To Vlad, not having an emergency stop button on a campaign is one of the red flags he sees from platforms.

“For me, it’s not having the ability to stop a campaign and the ability to control the amount of users or usage of your campaign. This is a big, big red flag.”

Jaanus made a similar point earlier in the webinar, saying:

“Make sure that you have talked to the legal team [about] terms and conditions in place, so if you run a promotion, you have a nice legal way to back out of it, and you can take away somebody's promotional code…People will not be happy about it, and they can complain, but at least then, your customer service can point them to these terms and conditions and say that, ‘Yes, we can do that, and we can stop the campaign at any point of time as well.’”

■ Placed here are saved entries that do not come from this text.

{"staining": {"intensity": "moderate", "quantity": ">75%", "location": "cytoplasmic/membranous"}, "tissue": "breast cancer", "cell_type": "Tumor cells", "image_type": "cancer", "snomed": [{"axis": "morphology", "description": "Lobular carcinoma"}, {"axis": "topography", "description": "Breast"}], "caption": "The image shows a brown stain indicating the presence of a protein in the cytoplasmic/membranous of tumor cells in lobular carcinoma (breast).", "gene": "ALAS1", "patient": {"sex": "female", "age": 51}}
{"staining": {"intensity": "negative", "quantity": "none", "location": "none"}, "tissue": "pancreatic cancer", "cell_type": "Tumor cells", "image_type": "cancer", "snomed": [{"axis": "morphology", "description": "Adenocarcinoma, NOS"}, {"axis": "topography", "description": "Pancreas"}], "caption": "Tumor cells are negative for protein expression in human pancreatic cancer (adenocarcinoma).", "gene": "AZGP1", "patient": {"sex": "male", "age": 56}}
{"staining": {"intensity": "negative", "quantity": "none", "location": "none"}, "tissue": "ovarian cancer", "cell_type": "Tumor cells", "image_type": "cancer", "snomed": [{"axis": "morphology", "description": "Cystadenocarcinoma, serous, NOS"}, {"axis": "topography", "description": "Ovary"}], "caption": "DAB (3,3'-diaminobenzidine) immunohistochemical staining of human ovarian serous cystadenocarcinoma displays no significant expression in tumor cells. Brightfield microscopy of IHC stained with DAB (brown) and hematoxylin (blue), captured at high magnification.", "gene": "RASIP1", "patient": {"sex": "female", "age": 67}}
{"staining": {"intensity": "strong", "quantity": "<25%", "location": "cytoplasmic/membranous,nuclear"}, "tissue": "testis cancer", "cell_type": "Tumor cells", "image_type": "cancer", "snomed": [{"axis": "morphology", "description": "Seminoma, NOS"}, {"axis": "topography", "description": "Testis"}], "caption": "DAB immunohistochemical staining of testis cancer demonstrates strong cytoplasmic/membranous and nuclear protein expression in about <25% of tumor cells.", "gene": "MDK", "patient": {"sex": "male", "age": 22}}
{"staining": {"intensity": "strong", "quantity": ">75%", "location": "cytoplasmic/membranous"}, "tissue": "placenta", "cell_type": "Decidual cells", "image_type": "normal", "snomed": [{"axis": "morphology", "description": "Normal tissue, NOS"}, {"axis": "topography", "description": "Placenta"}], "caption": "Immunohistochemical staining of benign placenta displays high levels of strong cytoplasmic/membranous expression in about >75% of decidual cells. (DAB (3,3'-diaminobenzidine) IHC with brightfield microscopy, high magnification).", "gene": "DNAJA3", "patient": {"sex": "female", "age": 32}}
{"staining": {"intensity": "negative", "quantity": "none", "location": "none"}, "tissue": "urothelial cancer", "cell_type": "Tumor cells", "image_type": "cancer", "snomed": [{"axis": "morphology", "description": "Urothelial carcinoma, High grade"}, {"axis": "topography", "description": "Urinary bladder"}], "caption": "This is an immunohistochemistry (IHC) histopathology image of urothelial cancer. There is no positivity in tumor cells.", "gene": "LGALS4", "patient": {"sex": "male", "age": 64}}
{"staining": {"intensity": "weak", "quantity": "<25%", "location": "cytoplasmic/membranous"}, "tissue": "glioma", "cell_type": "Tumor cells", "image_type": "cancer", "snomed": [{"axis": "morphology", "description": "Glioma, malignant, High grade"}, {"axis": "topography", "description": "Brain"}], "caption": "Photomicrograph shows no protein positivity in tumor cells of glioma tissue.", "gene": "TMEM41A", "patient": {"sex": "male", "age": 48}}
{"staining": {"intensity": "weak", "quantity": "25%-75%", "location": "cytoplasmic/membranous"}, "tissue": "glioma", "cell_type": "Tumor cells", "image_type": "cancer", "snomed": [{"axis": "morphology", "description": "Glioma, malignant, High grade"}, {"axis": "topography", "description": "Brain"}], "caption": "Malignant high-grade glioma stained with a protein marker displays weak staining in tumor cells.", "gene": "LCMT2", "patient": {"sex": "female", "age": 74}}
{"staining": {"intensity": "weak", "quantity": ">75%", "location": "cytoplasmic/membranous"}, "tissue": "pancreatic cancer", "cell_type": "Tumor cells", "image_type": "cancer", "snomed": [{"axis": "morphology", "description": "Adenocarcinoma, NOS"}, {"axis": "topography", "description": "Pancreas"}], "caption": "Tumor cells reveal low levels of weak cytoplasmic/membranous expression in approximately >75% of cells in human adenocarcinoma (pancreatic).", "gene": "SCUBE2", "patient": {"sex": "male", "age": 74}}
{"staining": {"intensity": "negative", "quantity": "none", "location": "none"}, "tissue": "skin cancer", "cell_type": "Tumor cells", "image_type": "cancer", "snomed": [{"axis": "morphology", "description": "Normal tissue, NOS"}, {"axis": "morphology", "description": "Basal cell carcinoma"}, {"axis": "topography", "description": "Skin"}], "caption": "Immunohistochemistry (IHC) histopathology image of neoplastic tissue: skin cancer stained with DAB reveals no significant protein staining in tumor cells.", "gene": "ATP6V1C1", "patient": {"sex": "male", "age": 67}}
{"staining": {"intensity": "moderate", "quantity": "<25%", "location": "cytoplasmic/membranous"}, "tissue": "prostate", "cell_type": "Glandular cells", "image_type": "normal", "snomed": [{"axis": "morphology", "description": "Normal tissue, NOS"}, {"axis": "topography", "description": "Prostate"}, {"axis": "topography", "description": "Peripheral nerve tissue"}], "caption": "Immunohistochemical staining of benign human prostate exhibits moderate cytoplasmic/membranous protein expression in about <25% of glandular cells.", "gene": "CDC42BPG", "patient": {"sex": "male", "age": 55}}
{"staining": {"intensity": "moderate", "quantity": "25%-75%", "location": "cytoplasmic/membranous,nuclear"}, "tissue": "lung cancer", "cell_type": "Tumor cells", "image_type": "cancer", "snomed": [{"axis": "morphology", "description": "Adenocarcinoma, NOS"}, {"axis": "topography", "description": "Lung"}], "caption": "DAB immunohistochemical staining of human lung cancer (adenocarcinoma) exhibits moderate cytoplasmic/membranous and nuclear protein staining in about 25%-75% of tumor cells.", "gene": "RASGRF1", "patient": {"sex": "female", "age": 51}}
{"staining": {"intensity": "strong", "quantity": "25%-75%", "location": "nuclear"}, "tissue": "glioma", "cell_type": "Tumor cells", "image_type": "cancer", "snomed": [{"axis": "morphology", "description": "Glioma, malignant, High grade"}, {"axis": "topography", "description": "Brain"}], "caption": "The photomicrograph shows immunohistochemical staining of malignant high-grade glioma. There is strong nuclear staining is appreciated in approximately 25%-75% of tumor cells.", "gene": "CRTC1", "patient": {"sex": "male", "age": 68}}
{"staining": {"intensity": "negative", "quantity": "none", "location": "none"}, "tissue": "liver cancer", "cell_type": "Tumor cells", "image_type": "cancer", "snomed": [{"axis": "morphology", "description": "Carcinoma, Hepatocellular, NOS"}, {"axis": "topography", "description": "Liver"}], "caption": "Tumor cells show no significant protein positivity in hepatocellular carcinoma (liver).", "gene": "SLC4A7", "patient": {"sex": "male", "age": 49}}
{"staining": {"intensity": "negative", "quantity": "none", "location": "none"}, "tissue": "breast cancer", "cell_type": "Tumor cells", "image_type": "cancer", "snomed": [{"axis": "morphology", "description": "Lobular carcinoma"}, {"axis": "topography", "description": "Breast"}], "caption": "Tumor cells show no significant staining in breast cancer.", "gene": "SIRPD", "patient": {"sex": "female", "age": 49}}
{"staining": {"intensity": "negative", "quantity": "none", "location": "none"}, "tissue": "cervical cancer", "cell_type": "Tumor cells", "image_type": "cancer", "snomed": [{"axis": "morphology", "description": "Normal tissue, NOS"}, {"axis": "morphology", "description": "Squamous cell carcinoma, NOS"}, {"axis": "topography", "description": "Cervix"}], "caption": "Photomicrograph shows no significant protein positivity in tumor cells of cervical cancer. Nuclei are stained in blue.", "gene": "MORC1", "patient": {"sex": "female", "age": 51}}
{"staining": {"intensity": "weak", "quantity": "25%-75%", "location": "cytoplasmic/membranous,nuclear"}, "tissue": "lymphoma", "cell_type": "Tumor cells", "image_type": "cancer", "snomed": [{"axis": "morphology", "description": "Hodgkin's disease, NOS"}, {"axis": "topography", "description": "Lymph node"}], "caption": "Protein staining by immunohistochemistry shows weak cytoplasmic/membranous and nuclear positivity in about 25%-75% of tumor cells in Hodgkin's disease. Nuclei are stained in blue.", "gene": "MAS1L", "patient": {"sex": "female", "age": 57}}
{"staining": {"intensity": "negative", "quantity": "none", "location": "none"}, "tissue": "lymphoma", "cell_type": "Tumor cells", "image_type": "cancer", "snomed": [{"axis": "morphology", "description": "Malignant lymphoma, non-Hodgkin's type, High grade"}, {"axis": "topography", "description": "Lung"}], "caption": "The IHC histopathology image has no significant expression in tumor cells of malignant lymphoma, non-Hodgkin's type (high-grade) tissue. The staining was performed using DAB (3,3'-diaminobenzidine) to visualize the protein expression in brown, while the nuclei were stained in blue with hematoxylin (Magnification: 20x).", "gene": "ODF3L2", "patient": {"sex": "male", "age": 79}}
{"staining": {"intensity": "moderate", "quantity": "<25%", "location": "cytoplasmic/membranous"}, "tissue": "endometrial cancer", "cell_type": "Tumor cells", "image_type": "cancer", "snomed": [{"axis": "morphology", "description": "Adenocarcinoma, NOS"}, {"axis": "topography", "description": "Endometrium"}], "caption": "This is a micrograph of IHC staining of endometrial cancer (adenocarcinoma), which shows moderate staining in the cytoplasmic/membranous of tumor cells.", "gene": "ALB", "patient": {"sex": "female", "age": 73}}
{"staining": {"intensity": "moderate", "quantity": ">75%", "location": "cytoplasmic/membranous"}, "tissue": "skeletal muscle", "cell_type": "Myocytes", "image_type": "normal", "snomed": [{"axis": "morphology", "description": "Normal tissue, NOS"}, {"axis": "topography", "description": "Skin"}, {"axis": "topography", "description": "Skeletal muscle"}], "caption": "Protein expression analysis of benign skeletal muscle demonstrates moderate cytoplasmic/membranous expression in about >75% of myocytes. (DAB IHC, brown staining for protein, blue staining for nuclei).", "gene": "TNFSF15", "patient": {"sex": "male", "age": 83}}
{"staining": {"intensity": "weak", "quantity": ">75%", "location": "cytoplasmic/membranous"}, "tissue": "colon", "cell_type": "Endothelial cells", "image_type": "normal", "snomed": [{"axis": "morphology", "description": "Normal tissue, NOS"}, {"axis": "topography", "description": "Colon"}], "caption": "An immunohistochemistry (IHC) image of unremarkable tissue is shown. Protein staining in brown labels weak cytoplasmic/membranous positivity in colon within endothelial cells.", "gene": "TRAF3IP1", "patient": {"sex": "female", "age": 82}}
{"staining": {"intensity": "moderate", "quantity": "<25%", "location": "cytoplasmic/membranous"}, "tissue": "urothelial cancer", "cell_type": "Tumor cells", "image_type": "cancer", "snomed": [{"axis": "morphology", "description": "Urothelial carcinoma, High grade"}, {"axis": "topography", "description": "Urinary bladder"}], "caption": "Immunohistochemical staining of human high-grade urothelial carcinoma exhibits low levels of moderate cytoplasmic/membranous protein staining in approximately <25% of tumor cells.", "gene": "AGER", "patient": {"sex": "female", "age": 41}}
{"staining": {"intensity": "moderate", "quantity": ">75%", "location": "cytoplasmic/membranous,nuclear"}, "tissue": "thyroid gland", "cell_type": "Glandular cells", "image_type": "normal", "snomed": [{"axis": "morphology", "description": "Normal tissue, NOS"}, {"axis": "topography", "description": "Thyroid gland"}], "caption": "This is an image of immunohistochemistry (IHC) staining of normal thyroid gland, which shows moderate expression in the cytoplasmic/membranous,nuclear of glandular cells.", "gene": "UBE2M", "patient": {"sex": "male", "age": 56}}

Like giving out a free sample in a grocery store, promo campaigns can be the perfect way to invite new users to try your product at little risk for themselves. When fraudsters get involved, though, what’s meant to be a something-for-something arrangement can quickly spiral into an all-for-one buffet. Keeping legal protections in place, encouraging collaboration between marketing and fraud teams, and prioritizing tamper-resistant device fingerprinting to stop multi-accounting are all excellent ways to protect your marketing campaigns from abuse.